(Circuit design data)
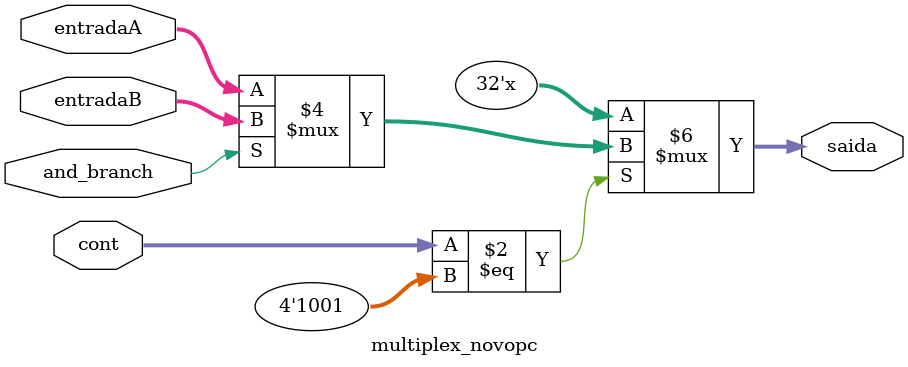
<source format=v>
module multiplex_novopc (entradaA, entradaB, and_branch, saida, cont);
	input wire [31:0] entradaA;
	input wire [31:0] entradaB;
	input wire and_branch;
	input wire [3:0] cont;
	output reg [31:0] saida;

	always @(entradaA or entradaB) begin
		if (cont == 9) begin
			if(and_branch) begin
				saida <= entradaB;
			end else begin
				saida <= entradaA;
			end
		end
	end
endmodule
</source>
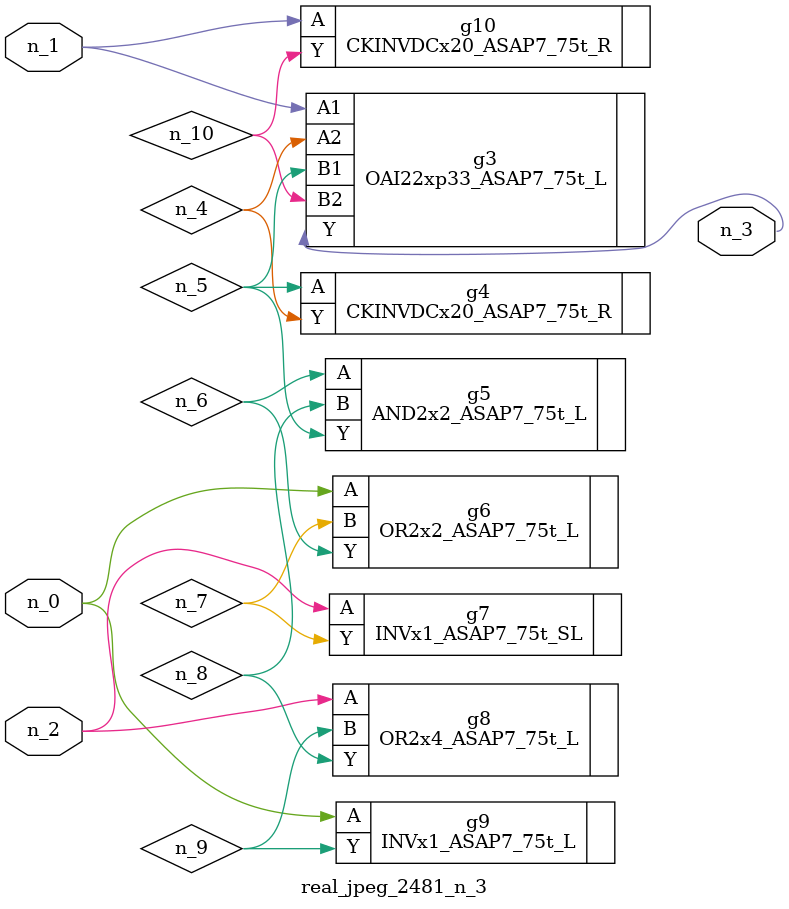
<source format=v>
module real_jpeg_2481_n_3 (n_1, n_0, n_2, n_3);

input n_1;
input n_0;
input n_2;

output n_3;

wire n_5;
wire n_4;
wire n_8;
wire n_6;
wire n_7;
wire n_10;
wire n_9;

OR2x2_ASAP7_75t_L g6 ( 
.A(n_0),
.B(n_7),
.Y(n_6)
);

INVx1_ASAP7_75t_L g9 ( 
.A(n_0),
.Y(n_9)
);

OAI22xp33_ASAP7_75t_L g3 ( 
.A1(n_1),
.A2(n_4),
.B1(n_5),
.B2(n_10),
.Y(n_3)
);

CKINVDCx20_ASAP7_75t_R g10 ( 
.A(n_1),
.Y(n_10)
);

INVx1_ASAP7_75t_SL g7 ( 
.A(n_2),
.Y(n_7)
);

OR2x4_ASAP7_75t_L g8 ( 
.A(n_2),
.B(n_9),
.Y(n_8)
);

CKINVDCx20_ASAP7_75t_R g4 ( 
.A(n_5),
.Y(n_4)
);

AND2x2_ASAP7_75t_L g5 ( 
.A(n_6),
.B(n_8),
.Y(n_5)
);


endmodule
</source>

#### What you need to do
The answer must restate each entry word for word and contain no images.

#### Answer for the task
<source format=v>
module multiplex_novopc (entradaA, entradaB, and_branch, saida, cont);
	input wire [31:0] entradaA;
	input wire [31:0] entradaB;
	input wire and_branch;
	input wire [3:0] cont;
	output reg [31:0] saida;

	always @(entradaA or entradaB) begin
		if (cont == 9) begin
			if(and_branch) begin
				saida <= entradaB;
			end else begin
				saida <= entradaA;
			end
		end
	end
endmodule
</source>
<source format=v>
module real_jpeg_2481_n_3 (n_1, n_0, n_2, n_3);

input n_1;
input n_0;
input n_2;

output n_3;

wire n_5;
wire n_4;
wire n_8;
wire n_6;
wire n_7;
wire n_10;
wire n_9;

OR2x2_ASAP7_75t_L g6 ( 
.A(n_0),
.B(n_7),
.Y(n_6)
);

INVx1_ASAP7_75t_L g9 ( 
.A(n_0),
.Y(n_9)
);

OAI22xp33_ASAP7_75t_L g3 ( 
.A1(n_1),
.A2(n_4),
.B1(n_5),
.B2(n_10),
.Y(n_3)
);

CKINVDCx20_ASAP7_75t_R g10 ( 
.A(n_1),
.Y(n_10)
);

INVx1_ASAP7_75t_SL g7 ( 
.A(n_2),
.Y(n_7)
);

OR2x4_ASAP7_75t_L g8 ( 
.A(n_2),
.B(n_9),
.Y(n_8)
);

CKINVDCx20_ASAP7_75t_R g4 ( 
.A(n_5),
.Y(n_4)
);

AND2x2_ASAP7_75t_L g5 ( 
.A(n_6),
.B(n_8),
.Y(n_5)
);


endmodule
</source>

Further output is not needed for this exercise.